Hi Sebastian,
The aim with this "stop a bot after X consecutive failures within a time frame of Y minutes" was the need to stop a bot completely in order to avoid erroneous event alerts ending up to our clients. We are implementing a few bots of our own and as these bots are new (read: not production tested), we want to make sure they won't trouble our clients if (when) there are problems in our implementation.
As said, the error handling document you mentioned in your earlier message covers for this.
Cheers, Mika
----- Original Message ----- From: "Sebastian Wagner" wagner@cert.at To: "Mika Silander" mika.silander@csc.fi Cc: "intelmq-dev" intelmq-dev@lists.cert.at Sent: Tuesday, 16 February, 2021 13:17:39 Subject: Re: [IntelMQ-dev] Bot behaviour in case of unrecoverable errors
Dear Mika,
On 2/16/21 11:58 AM, Mika Silander wrote:
Thanks for answering. I've been busy with other things so np with a delayed answer. What comes to my question on how to react when a bot "dies", I see the question should be rephrased as "how to react to exceptions in a bot?". The error handling URL below suggests that I could set the parameter error_procedure (+ error_max_retries + error_retry_delay), and that should cover what is needed especially if a restart after this requires manual operation.
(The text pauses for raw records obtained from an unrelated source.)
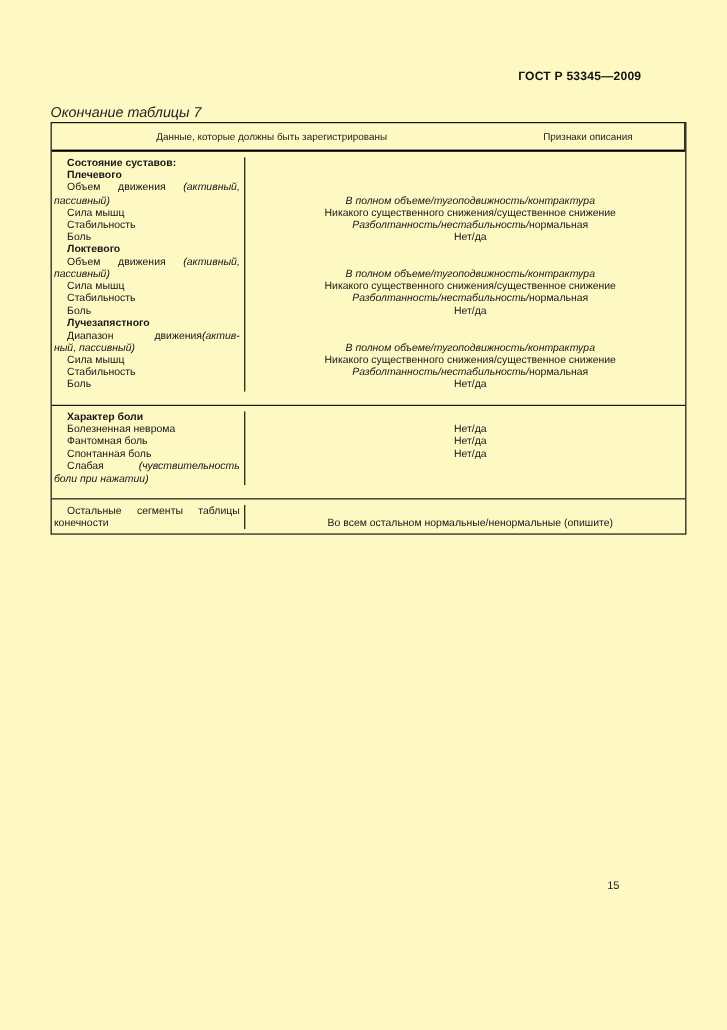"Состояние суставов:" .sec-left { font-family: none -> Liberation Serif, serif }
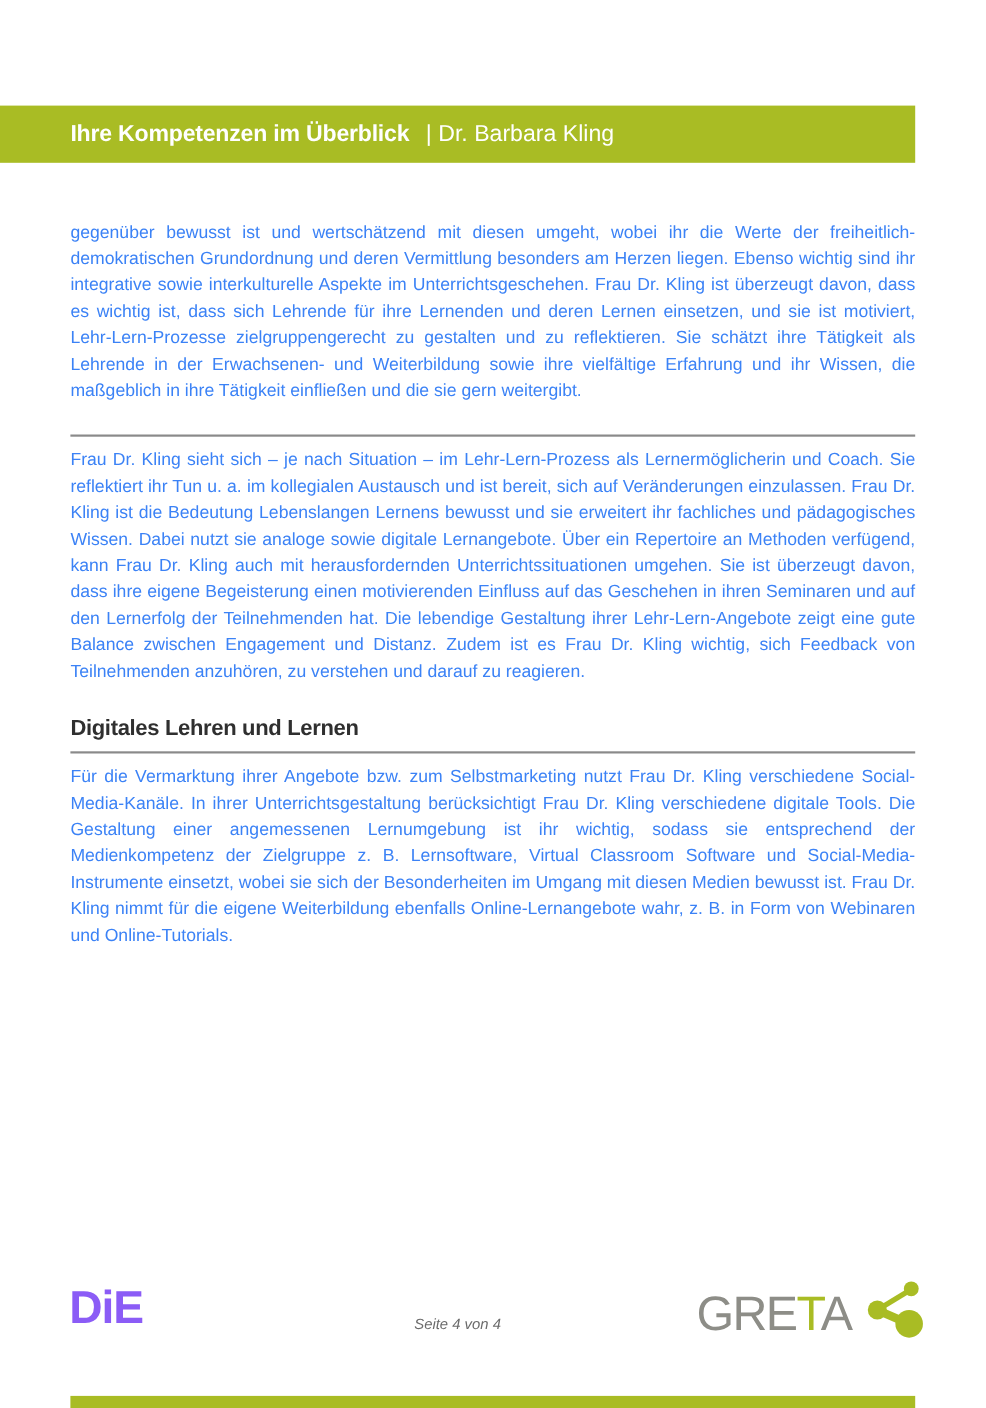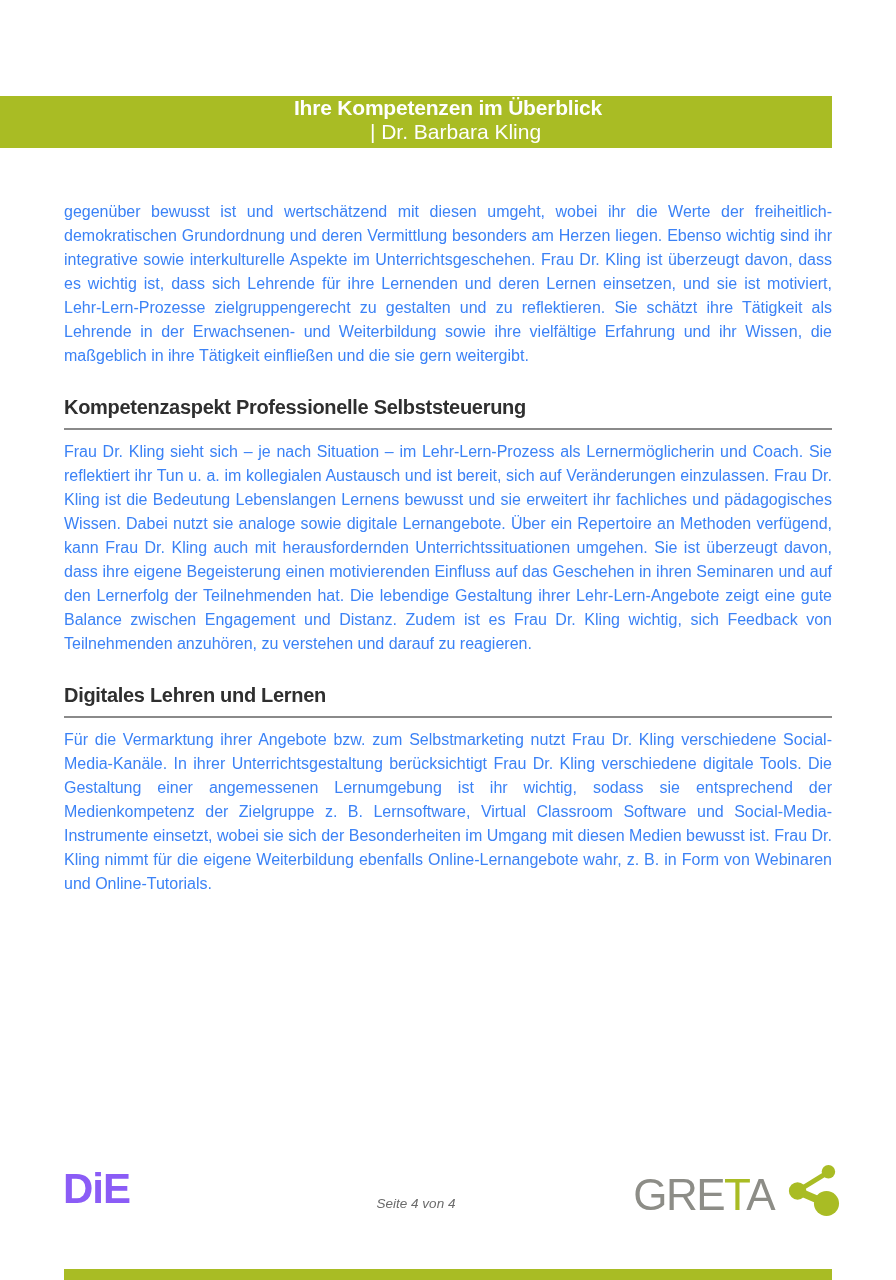"Ihre Kompetenzen im Überblick" .header-bar { flex-direction: column -> none }
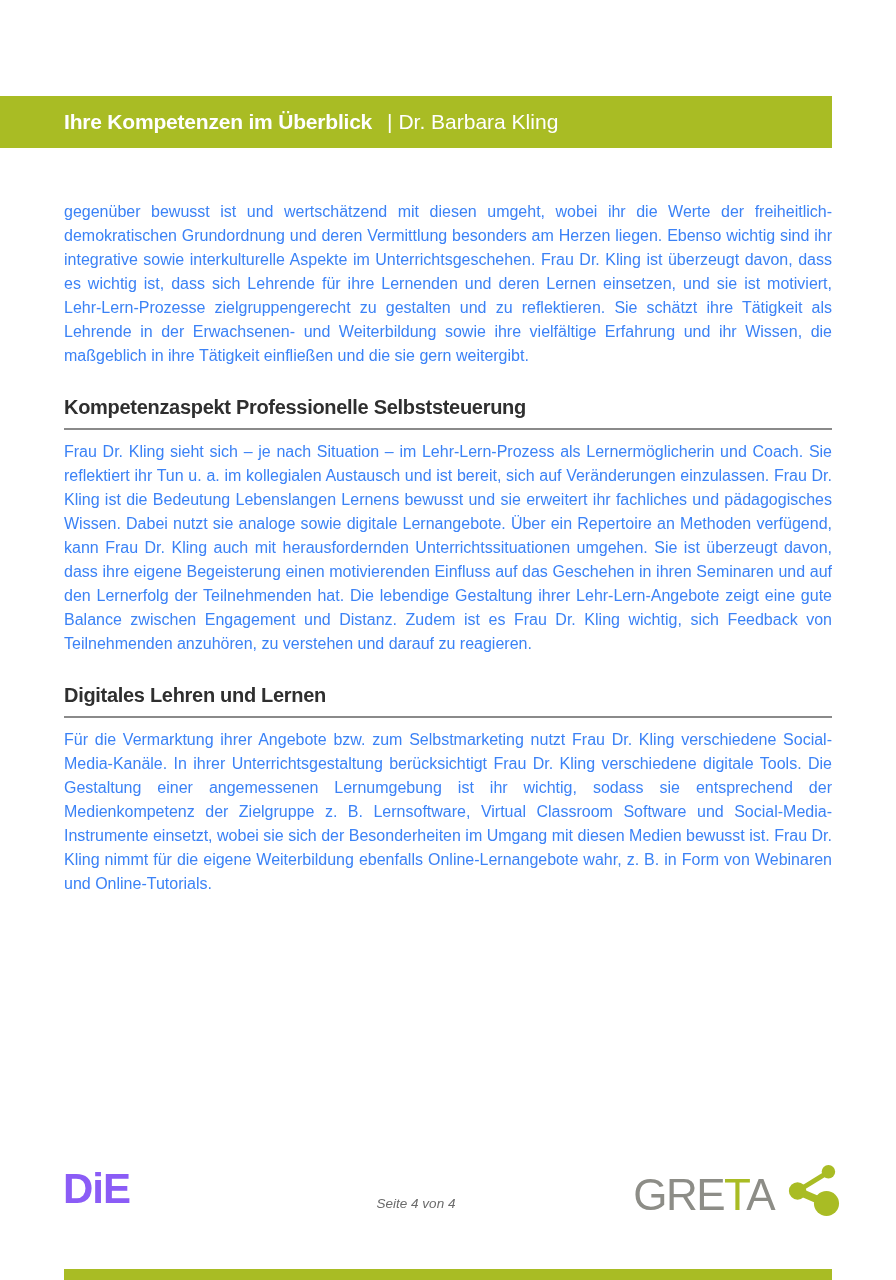"Kompetenzaspekt Professionelle" h2.section-heading { html: <h2>Kompetenzaspekt Professionelle Selbststeuerung</h2> -> none }
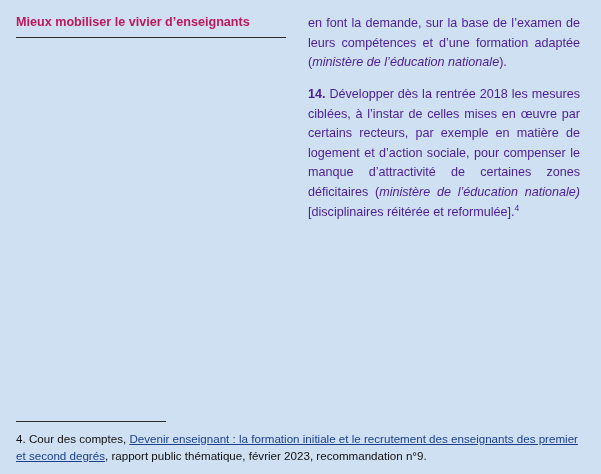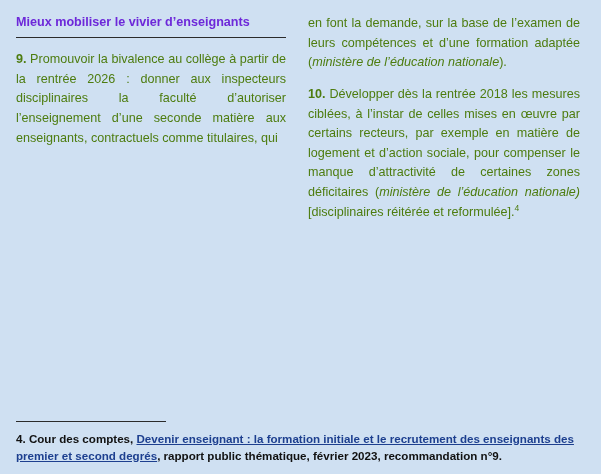"Mieux mobiliser le vivier d’enseignants" .heading { color: #6d28d9 -> #be185d }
What is your aim? If you say how you want IntelMQ to behave, I can suggest you specific settings. The defaults should be sane already, aside from the fact that stopped components are not automatically restarted (but that's the same behavior as for systemd/... services as well).
And I can discard the (elaborate) option of making the bot always analyze its own log entries (to discover repetitive failures/exceptions) at startup.
Yes, that's not necessary. If you want to keep an eye on the logs and errors yourself, take a look at the logcheck rule set:
https://github.com/certtools/intelmq/tree/develop/contrib/logcheck
best regards Sebastian